The U.S. drone strike that military officials said targeted a suspected ISIS-K car bomb in Kabul during the final days of the U.S. evacuation effort may have mistakenly targeted an innocent civilian, according to extensive investigations by the New York Times and Washington Post. Ten civilians, including seven children, were reportedly killed in the August 29 airstrike. All were members of the same extended family.
Following the ISIS-K suicide attack that killed 13 U.S. servicemembers and nearly 200 Afghan civilians outside Kabul’s airport on August 26, U.S. officials repeatedly warned that additional terrorist attacks were anticipated at the airport. On August 29, U.S. Central Command announced that it had conducted a drone strike on a suspected terrorist driving a car that seemed to be filled with explosives and was believed to pose an imminent threat to the airport. Military officials suggested that the driver, whom they were not able to identify, had acted suspiciously in the hours before the strike, including a stop at a possible ISIS-K safe house, and loading the car with heavy packages that may have been explosives. The U.S. said that a larger secondary explosion occurred after the drone strike, which would suggest the presence of explosive cargo and seemingly justified targeting the vehicle.
But the Times investigation found no evidence of a large secondary blast, and the Post’s investigation suggests that if a second blast was seen, the most likely explanation would be that it was from the ignition of the vehicle’s fuel. The Post report includes a detailed visual analysis of the damage caused by the drone strike, including evidence of only one blast wave. The Times report cites similar evidence.

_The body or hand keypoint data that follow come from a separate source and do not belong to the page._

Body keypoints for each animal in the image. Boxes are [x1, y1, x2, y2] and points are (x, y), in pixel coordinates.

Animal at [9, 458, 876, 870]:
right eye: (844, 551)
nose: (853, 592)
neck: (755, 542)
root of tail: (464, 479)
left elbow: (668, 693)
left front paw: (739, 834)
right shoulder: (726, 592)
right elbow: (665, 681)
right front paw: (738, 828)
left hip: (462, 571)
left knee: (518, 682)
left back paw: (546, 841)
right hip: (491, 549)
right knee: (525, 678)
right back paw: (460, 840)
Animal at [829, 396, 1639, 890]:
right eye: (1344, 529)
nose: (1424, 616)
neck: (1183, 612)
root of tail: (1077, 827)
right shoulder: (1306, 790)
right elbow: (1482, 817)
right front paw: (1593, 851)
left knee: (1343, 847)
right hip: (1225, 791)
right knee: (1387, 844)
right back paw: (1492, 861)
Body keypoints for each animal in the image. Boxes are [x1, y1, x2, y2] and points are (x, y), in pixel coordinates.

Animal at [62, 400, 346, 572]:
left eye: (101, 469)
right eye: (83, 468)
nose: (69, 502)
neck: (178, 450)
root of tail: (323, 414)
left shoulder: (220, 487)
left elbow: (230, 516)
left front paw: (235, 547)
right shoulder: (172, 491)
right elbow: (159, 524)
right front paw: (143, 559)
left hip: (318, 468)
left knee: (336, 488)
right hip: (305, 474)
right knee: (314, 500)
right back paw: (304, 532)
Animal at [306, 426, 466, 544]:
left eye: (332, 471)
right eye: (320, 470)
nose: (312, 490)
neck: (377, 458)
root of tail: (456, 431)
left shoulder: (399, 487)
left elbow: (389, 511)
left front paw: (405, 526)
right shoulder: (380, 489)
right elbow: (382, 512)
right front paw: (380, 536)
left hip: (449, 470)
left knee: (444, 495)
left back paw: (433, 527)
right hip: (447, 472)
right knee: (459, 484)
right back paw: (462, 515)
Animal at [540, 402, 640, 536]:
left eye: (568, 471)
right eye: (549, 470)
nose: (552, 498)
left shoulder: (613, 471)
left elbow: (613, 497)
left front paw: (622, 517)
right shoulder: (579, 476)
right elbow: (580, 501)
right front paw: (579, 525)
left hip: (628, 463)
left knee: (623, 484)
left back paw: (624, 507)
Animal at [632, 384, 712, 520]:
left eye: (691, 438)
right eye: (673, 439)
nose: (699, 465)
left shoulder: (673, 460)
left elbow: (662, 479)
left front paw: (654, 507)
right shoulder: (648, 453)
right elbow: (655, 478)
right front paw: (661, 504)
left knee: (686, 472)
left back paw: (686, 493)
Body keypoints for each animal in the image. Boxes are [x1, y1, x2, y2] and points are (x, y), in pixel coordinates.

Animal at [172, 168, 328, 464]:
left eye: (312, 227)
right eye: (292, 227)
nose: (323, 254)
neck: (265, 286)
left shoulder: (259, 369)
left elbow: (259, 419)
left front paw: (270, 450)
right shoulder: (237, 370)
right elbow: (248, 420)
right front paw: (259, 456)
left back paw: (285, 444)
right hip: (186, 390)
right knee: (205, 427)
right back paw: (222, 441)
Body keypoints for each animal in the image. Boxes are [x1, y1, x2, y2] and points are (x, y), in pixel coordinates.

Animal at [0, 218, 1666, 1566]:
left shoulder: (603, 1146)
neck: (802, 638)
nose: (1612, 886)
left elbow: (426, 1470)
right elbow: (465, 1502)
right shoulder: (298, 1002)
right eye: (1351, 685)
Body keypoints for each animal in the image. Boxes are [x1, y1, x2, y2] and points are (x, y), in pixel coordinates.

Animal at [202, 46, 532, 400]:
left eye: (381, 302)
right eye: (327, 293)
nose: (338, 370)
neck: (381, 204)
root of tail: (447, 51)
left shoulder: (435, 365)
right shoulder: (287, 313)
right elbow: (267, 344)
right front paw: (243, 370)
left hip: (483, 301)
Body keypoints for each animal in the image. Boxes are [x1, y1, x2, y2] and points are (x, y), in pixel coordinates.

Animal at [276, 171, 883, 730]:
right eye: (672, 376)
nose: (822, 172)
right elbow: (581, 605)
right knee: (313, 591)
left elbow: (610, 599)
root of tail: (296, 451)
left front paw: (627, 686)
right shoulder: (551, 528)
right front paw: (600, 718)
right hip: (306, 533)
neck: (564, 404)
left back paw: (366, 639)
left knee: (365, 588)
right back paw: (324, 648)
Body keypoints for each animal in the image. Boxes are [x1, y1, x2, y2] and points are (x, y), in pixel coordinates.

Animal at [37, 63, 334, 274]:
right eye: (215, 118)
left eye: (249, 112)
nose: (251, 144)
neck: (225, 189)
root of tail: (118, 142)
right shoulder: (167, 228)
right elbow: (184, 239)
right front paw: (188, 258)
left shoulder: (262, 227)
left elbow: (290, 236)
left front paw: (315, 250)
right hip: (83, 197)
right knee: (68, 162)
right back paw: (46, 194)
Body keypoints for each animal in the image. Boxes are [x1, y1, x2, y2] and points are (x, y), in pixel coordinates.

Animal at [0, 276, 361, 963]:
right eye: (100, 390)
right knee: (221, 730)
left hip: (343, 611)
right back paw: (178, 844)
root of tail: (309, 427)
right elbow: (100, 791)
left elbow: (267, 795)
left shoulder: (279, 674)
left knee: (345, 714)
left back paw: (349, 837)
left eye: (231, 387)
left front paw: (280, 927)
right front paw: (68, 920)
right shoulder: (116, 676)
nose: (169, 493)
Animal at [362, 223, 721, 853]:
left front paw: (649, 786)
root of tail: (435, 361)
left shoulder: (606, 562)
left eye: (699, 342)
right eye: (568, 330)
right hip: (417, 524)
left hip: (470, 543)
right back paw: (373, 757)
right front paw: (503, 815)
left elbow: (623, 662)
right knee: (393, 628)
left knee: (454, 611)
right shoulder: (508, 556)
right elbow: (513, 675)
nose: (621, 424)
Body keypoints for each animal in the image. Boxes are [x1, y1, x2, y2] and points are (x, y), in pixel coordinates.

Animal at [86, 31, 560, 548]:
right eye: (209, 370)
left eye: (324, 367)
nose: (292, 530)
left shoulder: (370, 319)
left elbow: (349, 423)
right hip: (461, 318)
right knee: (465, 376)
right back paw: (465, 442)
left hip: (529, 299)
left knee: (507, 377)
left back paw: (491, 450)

Both publications have identified the driver as Zemari Ahmadi, a 43-year-old electrical engineer who had long worked for Nutrition and Education International, a California-based aid organization operating in Afghanistan. According to relatives who spoke with the Times, Ahmadi and another member of his extended family in Afghanistan who had once worked as a U.S. military contractor had both applied for refugee resettlement in the U.S. for them and their families.
According to Ahmadi’s family members and colleagues, the white sedan he drove belonged to NEI, and his various stops on the 29th were just a normal day on the job, including picking up his boss’s laptop and transporting co-workers. The heavy packages a surveillance drone saw the driver and three other men loading into the car were apparently containers filled with water, according to the Times, as Ahmadi had been bringing water home from the office since water deliveries stopped following the Taliban’s takeover of Kabul.
In the late afternoon, when Ahmadi pulled into his home in a dense residential area near the airport, a U.S. tactical commander decided to target the car, and a U.S. drone operator only saw one other man near the vehicle in the moments before the strike. But, per the Times report, “according to his relatives, as Mr. Ahmadi pulled into his courtyard, several of his children and his brothers’ children came out, excited to see him, and sat in the car as he backed it inside.”
This post has been updated to include the Washington Post’s reporting.